Selected extract section start
One of the most popular methods is to propose a new cumulative distribution function (cdf) considering a suitable transformation of the cdf of a certain random variable of interest. More specifically, if X is a random variable with cdf $F\left(x\right)$, then

$$G\left(x\right)=r\left(F\right(x\left)\right),$$

(1)

where $r(·)$ is a nondecreasing function such that $r\left(u\right)\to 0$ as $u\to 0^{+}$, and $r\left(u\right)\to 1$ as $u\to 1^{-}$, for $u\in (0,1)$, is a cdf.

Different analytical expressions for $r\left(u\right)$ can be found in the literature. If $r\left(u\right)=u^{\alpha }$, $\alpha >0$, then the cdf in Equation (1) corresponds to the cdf of the exponentiated distributions class; see Gupta et al. [1], Nadarajah and Kotz [2], Al-hussaini [3], Castillo et al. [4] and Gómez-Déniz et al. [5], among others. If $r\left(u\right)=I_u(\alpha ,\beta )$, where $\alpha ,\beta >0$ and $I_u(·,·)$ denotes the incomplete beta function ratio, then Equation (1) corresponds to the cdf of the beta-generated distributions class; see Eugene et al. [6], Jones [7], Jones [8] and Nadarajah and Kotz [9], among others. Similarly, other alternative expressions for $r\left(u\right)$ can be found in Marshall and Olkin [10], Shaw and Buckley [11], Zografos and Balakrishnan [12], Cordeiro and de Castro [13], Lai [14] and Badr et al. [15], to name just a few.
Selected extract section end
Given information section start
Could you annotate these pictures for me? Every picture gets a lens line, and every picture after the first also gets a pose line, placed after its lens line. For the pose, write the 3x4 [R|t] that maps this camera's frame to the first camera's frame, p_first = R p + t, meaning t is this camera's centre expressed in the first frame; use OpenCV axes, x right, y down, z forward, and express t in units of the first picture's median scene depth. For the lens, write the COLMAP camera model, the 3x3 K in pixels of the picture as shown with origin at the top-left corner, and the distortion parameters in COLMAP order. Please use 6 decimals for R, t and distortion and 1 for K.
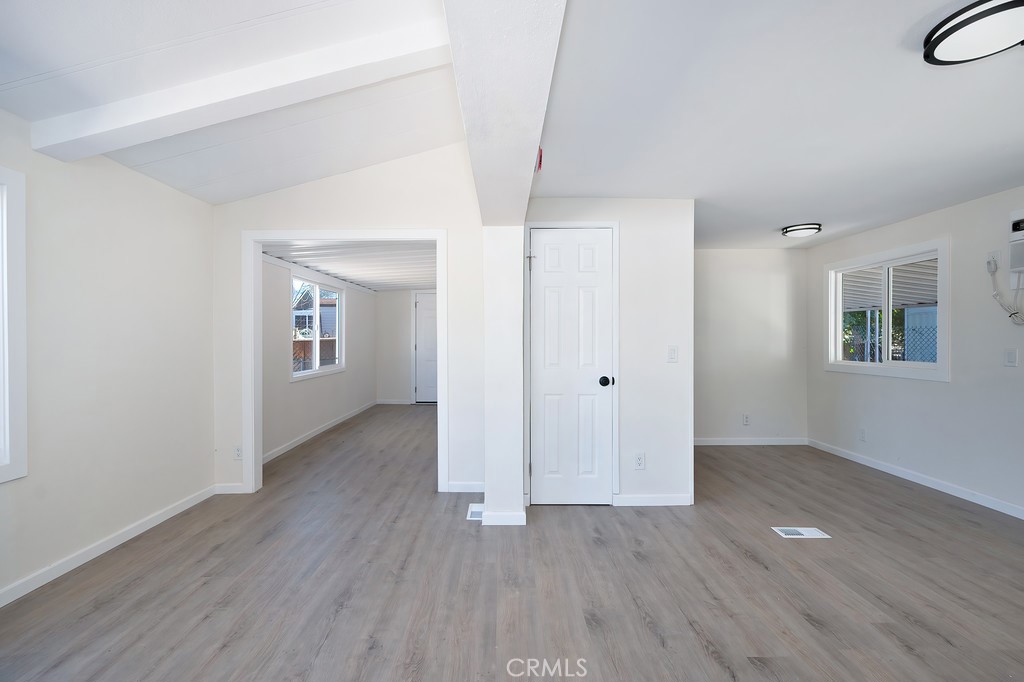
lens RADIAL K [[435.5, 0, 503.2], [0, 435.5, 340.9], [0, 0, 1]] dist [-0.000544, -0.000167]
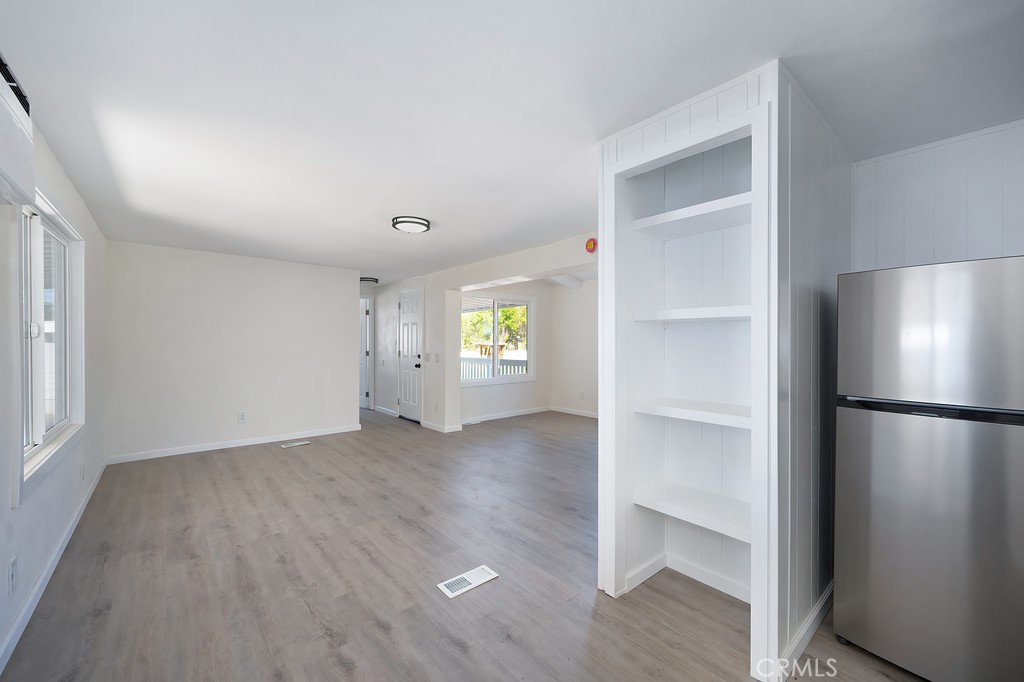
Given information section end
● Requirement 1
Based on the passage on cdf transformations, say whether each statement agrees with it, answering yes or no and quoting the deciding words: (a) Taking r(u) as u raised to a positive power α gives the exponentiated distributions class. (b) The beta-generated class relies on the complete gamma function. (c) Proposing a new cdf by transforming an existing one is called one of the most popular methods.
● Requirement 2
Carry on the passage on cdf transformations from the point where it stops.
You can do without the lines.

● Response area 1
(a) Yes: "then the cdf in Equation (1) corresponds to the cdf of the exponentiated distributions class"
(b) No: "denotes the incomplete beta function ratio"
(c) Yes: "One of the most popular methods is to propose a new cumulative distribution function (cdf)"

● Response area 2
In this paper, we propose a new distribution generator called the Lambert-F generator. The proposed generator is obtained from Equation (1) by considering a new analytical expression for the function $r(·)$ given by $r\left(u\right)=1-(1-u){\alpha }^u$, for $\alpha \in (0,e)$ and $u\in (0,1)$. The result is a new cdf with an extra shape parameter having the quantile function written in closed form in terms of the Lambert W function, hence the name of the generator. Note that a Lambert-F distribution is reduced to the baseline distribution when $\alpha =1$; that is, the baseline distribution and the respective Lambert version are nested distributions. We will show that the hazard rate function (hrf) of a Lambert-F distribution corresponds to a modification of the baseline hrf, greatly increasing or decreasing the baseline hrf for the lower values of X (earlier times). This can be interpreted as a perturbation of the baseline hrf at earlier times.

The Lambert W function, which corresponds to the inverse function of $f\left(z\right)=zexp\left(z\right)$, with z being any complex number, plays an important role in this work. This is a many-valued function satisfying $z_0=W\left(z_0\right)exp\left(W\left(z_0\right)\right)$, for every complex number $z_0$. By restricting $W(·)$ to be a real-valued function, the complex variable z is then replaced by the real variable x, and the function is defined only for $x\ge 1/e$ to be double-valued in the interval $(0,-1/e)$ and simple-valued (principal branch, denoted by $W_0$) for $x\ge 0$. More details of the Lambert W function can be found in Corless et al. [16] and Brito et al. [17]. Recently, Visser [18] showed that the Lambert W function can be used in the distribution of prime numbers.

In the statistical literature, Goerg [19] introduced new families of distributions using the Lambert W function in the context of random variable transformations. In our approach we apply a transformation to a baseline cdf, as can be seen in Definition 1.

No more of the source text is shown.